(Records from a data collection)
━━━━━━━━━━

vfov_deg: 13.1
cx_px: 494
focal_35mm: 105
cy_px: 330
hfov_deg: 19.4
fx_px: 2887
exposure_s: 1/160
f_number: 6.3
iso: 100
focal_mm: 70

━━━━━━━━━━

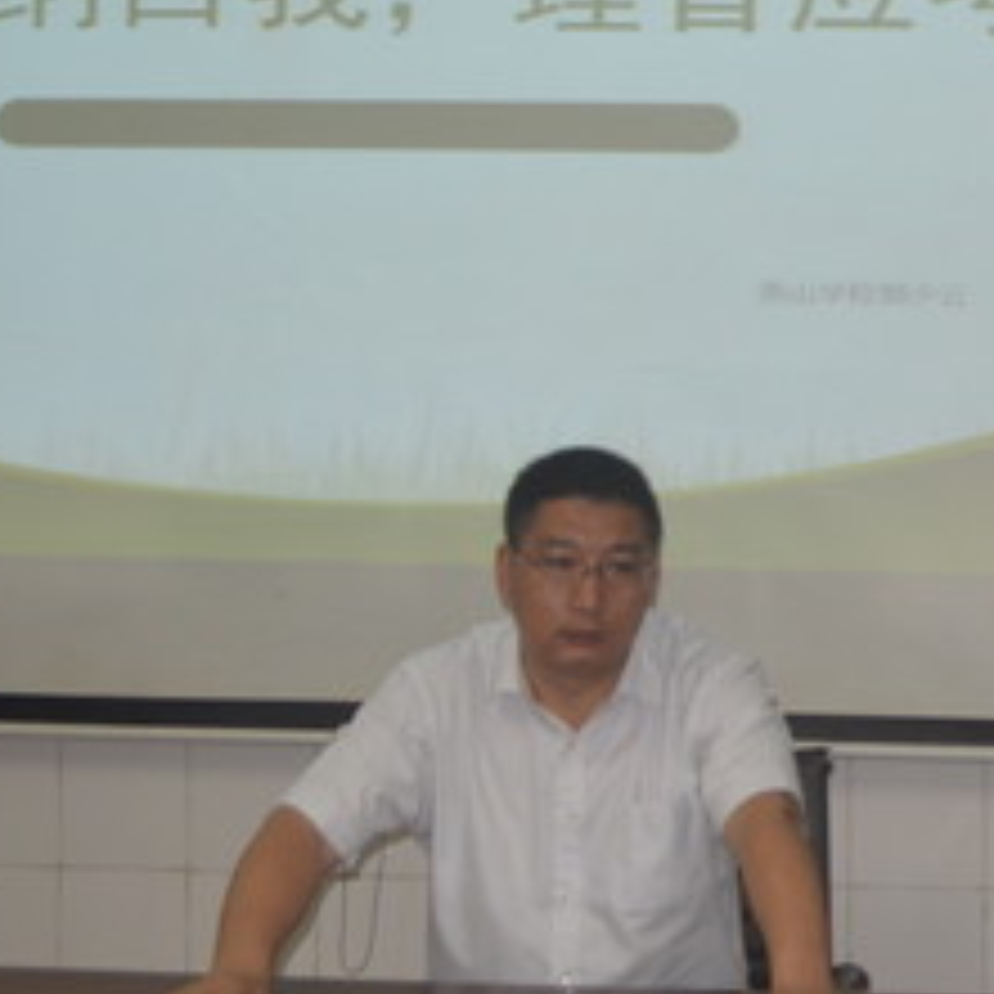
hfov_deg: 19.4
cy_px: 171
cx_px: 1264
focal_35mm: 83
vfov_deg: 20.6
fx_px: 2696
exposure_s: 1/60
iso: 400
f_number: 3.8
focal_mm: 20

━━━━━━━━━━

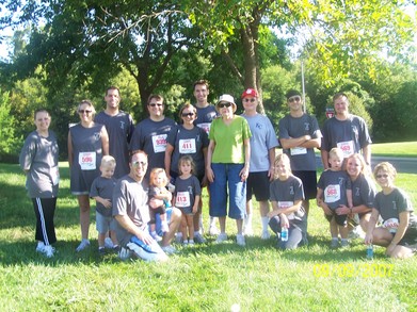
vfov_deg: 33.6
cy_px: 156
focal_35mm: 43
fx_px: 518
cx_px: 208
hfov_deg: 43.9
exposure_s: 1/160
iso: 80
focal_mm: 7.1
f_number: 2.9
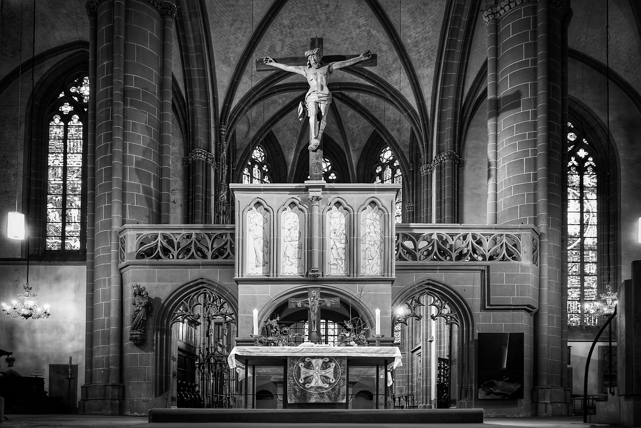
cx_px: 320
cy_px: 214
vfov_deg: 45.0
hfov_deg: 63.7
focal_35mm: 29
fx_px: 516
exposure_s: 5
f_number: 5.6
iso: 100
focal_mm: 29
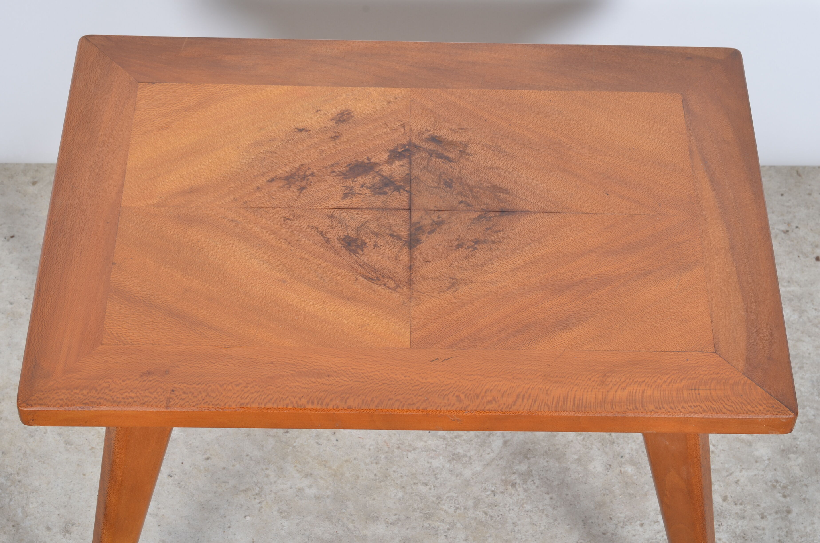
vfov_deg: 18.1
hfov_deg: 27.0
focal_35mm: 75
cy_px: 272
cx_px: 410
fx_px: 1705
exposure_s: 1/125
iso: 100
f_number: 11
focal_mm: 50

━━━━━━━━━━

Only the lines above from the one with "hfov_deg: 43.9" to the one with "focal_mm: 50" should be printed, both included and exactly as written; no picture belongs in the copy.

Output:
hfov_deg: 43.9
exposure_s: 1/160
iso: 80
focal_mm: 7.1
f_number: 2.9
cx_px: 320
cy_px: 214
vfov_deg: 45.0
hfov_deg: 63.7
focal_35mm: 29
fx_px: 516
exposure_s: 5
f_number: 5.6
iso: 100
focal_mm: 29
vfov_deg: 18.1
hfov_deg: 27.0
focal_35mm: 75
cy_px: 272
cx_px: 410
fx_px: 1705
exposure_s: 1/125
iso: 100
f_number: 11
focal_mm: 50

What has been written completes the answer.